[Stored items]
========================================
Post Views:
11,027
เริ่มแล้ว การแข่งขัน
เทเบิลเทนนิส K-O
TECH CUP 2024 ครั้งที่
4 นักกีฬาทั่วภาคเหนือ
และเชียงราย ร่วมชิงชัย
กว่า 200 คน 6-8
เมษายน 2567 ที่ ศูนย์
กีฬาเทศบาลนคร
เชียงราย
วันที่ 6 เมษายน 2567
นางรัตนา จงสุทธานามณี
========================================
PROBLEM TO WORK ON »
Retype every entry exactly.

EXERCISE ANSWER »
Post Views:
11,027
เริ่มแล้ว การแข่งขัน
เทเบิลเทนนิส K-O
TECH CUP 2024 ครั้งที่
4 นักกีฬาทั่วภาคเหนือ
และเชียงราย ร่วมชิงชัย
กว่า 200 คน 6-8
เมษายน 2567 ที่ ศูนย์
กีฬาเทศบาลนคร
เชียงราย
วันที่ 6 เมษายน 2567
นางรัตนา จงสุทธานามณี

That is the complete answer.